L e procès d’Elhadj Nouhou Diallo, poursuivi pour viol sur mineure, grossesse subséquente et incitation à l’avortement, s’est poursuivi ce jeudi 23 juillet 2026 devant le tribunal de première instance de Dixinn, à Conakry
L’affaire, qui implique également deux coaccusés (Raphaël Fangamou, détenu à la maison centrale, et Néma Doré, actuellement en fuite) a donné lieu à de nouvelles auditions à la barre, marquées par les dénégations du principal prévenu.
Âgé de 55 ans, fondateur d’un établissement scolaire à Wanindara, dans la commune de Lambanyi, Elhadj Nouhou Diallo comparaît libre.
À l’audience criminelle, il a rejeté l’ensemble des faits mis à sa charge, dénonçant des « accusations infondées ». Selon lui, aucun élément ne permet d’établir sa responsabilité dans les faits allégués.
Face au tribunal, le prévenu a reconnu avoir effectué plusieurs versements d’argent à la famille de la victime, tout en niant tout lien avec les faits poursuivis. Il affirme que ces paiements, notamment deux transferts de 200 000 francs guinéens et une somme de 6 millions de francs guinéens, relevaient d’un geste « purement humanitaire », destiné à contribuer aux soins médicaux de la jeune fille, présentée comme étant en situation critique au moment des faits.
Dans sa version des faits, Elhadj Nouhou Diallo soutient qu’il se trouvait en Arabie saoudite pour la Oumra lorsqu’il a été informé de l’état de santé préoccupant de la mineure.
À son retour, il dit avoir rendu visite à cette dernière en compagnie de son épouse dans un centre hospitalier de Conakry, où il aurait renouvelé son soutien financier à la famille.
Il explique par ailleurs avoir versé la somme de 6 millions de francs guinéens à la suite d’une sollicitation des services de sécurité, dans l’optique, selon lui, de « sauver une vie », sur conseil de son avocat.
Le prévenu a également contesté tout lien avec les lieux et circonstances évoqués dans le dossier. Il affirme ne jamais s’être rendu dans le motel où les faits présumés de viol se seraient produits, ni connaître les coaccusés.
Selon ses déclarations, ce n’est qu’au cours de l’enquête, notamment à l’Office de protection du genre, de l’enfance et des mœurs (OPROGEM), qu’il aurait été mis en présence de Raphaël Fangamou pour la première fois.
Sur les relations avec la victime, Elhadj Nouhou Diallo a indiqué que celle-ci fréquentait son établissement scolaire et entretenait une relation d’amitié avec l’une de ses filles, sans qu’il n’y ait eu d’interaction particulière au-delà de ce cadre. Il a par ailleurs évoqué un épisode au cours duquel il aurait simplement raccompagné la jeune fille en voiture, en présence de ses propres enfants.
Concernant l’état de santé de la mineure, le prévenu avance une autre hypothèse, évoquant des violences familiales à l’origine de son hospitalisation, et non une grossesse ou un avortement. Une version qui reste à confronter aux éléments du dossier médical et aux témoignages versés à la procédure.

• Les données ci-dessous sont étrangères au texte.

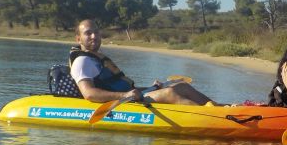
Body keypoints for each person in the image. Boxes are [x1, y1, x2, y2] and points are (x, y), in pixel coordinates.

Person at [70, 19, 216, 105]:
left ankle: (220, 108)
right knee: (169, 93)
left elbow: (119, 86)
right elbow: (89, 94)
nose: (94, 36)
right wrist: (124, 96)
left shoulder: (96, 58)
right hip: (121, 102)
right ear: (78, 39)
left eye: (96, 32)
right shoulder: (82, 62)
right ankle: (216, 117)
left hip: (128, 98)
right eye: (88, 33)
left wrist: (151, 87)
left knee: (181, 86)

Au cours de l’audience, la défense de Raphaël Fangamou a sollicité la mise en liberté provisoire de son client, en cas de renvoi de l’affaire. Le ministère public, représenté par le procureur Fanka Oularé, ne s’est pas opposé à cette demande, sous réserve du paiement d’une caution fixée à 300 millions de francs guinéens.

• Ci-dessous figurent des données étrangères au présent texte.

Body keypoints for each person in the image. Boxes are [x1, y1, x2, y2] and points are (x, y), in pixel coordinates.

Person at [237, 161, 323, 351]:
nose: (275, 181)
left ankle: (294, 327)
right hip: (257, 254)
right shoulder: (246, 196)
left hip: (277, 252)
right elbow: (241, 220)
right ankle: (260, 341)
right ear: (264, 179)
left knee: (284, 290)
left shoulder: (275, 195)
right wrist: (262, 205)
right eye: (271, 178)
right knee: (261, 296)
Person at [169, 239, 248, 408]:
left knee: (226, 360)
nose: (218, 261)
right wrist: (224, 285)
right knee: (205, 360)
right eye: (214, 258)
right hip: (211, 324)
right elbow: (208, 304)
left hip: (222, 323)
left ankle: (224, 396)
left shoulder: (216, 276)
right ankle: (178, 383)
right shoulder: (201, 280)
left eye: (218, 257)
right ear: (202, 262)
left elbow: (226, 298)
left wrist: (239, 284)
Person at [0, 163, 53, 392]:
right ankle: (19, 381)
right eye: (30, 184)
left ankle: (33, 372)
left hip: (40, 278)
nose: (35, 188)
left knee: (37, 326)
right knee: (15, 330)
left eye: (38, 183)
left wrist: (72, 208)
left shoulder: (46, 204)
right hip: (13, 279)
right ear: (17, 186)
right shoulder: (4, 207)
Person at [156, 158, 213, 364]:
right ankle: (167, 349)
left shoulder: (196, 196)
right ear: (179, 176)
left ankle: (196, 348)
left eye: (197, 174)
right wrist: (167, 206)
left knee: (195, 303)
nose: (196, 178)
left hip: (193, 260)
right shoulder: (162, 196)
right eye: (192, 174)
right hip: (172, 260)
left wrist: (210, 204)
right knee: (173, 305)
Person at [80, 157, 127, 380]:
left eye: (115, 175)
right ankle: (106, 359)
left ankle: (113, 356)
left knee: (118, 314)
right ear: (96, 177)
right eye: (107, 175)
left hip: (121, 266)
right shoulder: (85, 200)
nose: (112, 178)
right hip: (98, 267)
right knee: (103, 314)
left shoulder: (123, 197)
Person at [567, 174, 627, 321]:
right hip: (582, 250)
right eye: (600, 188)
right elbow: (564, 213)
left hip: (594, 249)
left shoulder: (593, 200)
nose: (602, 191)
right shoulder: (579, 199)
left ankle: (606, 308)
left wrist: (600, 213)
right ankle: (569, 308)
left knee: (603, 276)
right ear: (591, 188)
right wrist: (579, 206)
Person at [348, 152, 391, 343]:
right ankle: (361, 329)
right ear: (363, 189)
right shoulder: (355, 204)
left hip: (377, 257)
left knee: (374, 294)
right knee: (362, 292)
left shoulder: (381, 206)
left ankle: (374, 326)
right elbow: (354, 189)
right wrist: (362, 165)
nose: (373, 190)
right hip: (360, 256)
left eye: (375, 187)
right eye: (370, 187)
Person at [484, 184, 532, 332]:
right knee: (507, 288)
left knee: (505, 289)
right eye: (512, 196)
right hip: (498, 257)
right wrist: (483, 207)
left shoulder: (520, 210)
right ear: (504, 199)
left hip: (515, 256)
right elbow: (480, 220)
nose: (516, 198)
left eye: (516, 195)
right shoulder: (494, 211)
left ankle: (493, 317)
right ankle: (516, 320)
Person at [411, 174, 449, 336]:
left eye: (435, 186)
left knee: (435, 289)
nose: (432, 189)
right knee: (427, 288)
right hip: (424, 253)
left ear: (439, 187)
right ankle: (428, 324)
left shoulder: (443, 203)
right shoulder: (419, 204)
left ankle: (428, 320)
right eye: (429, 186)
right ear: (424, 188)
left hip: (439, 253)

Après délibération, le président du tribunal, Mohamed Sangaré, a rejeté la demande de mise en liberté provisoire et ordonné le renvoi de l’affaire au 30 juillet 2026 pour la suite des débats.
Ce dossier, qui met en cause des faits graves impliquant une mineure, continue de susciter l’attention, dans un contexte où les juridictions guinéennes sont régulièrement appelées à se prononcer sur des affaires de violences sexuelles et d’atteintes à l’intégrité physique.
La suite des audiences devrait permettre d’éclairer davantage les responsabilités de chacun à la lumière des éléments de preuve et des témoignages attendus.